* What to do *
Find the word "that" in the data, then copy each line where it is found.

Extracted data entries:
※ ※ ※
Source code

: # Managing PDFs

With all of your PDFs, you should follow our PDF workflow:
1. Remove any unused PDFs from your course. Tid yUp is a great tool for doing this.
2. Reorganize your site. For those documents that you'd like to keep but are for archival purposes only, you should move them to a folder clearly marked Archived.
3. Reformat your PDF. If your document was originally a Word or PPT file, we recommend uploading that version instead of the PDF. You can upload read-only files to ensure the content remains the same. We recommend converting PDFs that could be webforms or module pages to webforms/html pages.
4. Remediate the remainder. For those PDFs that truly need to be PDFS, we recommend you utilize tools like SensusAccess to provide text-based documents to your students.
※ ※ ※
* Solution for this problem *
2. Reorganize your site. For those documents that you'd like to keep but are for archival purposes only, you should move them to a folder clearly marked Archived.
3. Reformat your PDF. If your document was originally a Word or PPT file, we recommend uploading that version instead of the PDF. You can upload read-only files to ensure the content remains the same. We recommend converting PDFs that could be webforms or module pages to webforms/html pages.
4. Remediate the remainder. For those PDFs that truly need to be PDFS, we recommend you utilize tools like SensusAccess to provide text-based documents to your students.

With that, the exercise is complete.